Among the lines below, a stretch begins at the one with "(1077, 339) none -> [69,906,82,924] // $" and ends at the one with "(302, 281) none -> [272,218,303,235] 동맥". Repeat that stretch exactly, ends included.

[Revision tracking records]
┌──
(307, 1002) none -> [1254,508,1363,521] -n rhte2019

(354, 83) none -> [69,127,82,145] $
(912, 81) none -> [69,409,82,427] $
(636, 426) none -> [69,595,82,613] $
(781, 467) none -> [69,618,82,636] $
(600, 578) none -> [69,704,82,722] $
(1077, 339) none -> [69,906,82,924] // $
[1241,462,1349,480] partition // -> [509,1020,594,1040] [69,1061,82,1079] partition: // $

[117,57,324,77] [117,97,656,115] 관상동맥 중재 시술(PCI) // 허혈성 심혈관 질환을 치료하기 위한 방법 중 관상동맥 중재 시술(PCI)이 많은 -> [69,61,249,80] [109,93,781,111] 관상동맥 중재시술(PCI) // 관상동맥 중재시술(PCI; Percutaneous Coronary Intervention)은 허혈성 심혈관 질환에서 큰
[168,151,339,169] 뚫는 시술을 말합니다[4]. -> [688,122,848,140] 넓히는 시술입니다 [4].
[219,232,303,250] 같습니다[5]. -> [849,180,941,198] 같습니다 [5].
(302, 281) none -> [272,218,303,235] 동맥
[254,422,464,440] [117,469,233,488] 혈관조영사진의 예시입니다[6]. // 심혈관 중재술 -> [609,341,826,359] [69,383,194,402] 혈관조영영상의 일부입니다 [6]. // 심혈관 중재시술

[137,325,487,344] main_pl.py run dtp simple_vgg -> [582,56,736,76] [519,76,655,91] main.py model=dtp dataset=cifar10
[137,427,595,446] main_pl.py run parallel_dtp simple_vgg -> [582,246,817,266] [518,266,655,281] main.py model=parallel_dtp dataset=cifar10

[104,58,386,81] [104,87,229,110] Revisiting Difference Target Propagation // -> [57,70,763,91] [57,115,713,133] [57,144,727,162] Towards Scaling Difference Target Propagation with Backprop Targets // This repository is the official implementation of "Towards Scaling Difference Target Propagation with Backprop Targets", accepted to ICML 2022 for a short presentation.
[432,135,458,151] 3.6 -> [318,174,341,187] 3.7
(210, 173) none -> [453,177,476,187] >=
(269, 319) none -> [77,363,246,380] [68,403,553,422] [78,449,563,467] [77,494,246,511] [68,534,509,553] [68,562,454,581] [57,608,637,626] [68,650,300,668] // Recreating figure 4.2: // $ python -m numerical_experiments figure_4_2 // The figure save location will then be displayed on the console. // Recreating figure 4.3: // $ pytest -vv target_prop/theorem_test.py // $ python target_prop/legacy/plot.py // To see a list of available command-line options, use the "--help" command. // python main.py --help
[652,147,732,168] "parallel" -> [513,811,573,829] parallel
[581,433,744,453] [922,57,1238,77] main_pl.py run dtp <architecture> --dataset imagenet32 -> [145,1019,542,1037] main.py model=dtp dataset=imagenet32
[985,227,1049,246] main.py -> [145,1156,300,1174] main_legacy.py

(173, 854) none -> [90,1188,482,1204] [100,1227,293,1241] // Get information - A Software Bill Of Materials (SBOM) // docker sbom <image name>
└──
[Output for this exercise]:
(1077, 339) none -> [69,906,82,924] // $
[1241,462,1349,480] partition // -> [509,1020,594,1040] [69,1061,82,1079] partition: // $

[117,57,324,77] [117,97,656,115] 관상동맥 중재 시술(PCI) // 허혈성 심혈관 질환을 치료하기 위한 방법 중 관상동맥 중재 시술(PCI)이 많은 -> [69,61,249,80] [109,93,781,111] 관상동맥 중재시술(PCI) // 관상동맥 중재시술(PCI; Percutaneous Coronary Intervention)은 허혈성 심혈관 질환에서 큰
[168,151,339,169] 뚫는 시술을 말합니다[4]. -> [688,122,848,140] 넓히는 시술입니다 [4].
[219,232,303,250] 같습니다[5]. -> [849,180,941,198] 같습니다 [5].
(302, 281) none -> [272,218,303,235] 동맥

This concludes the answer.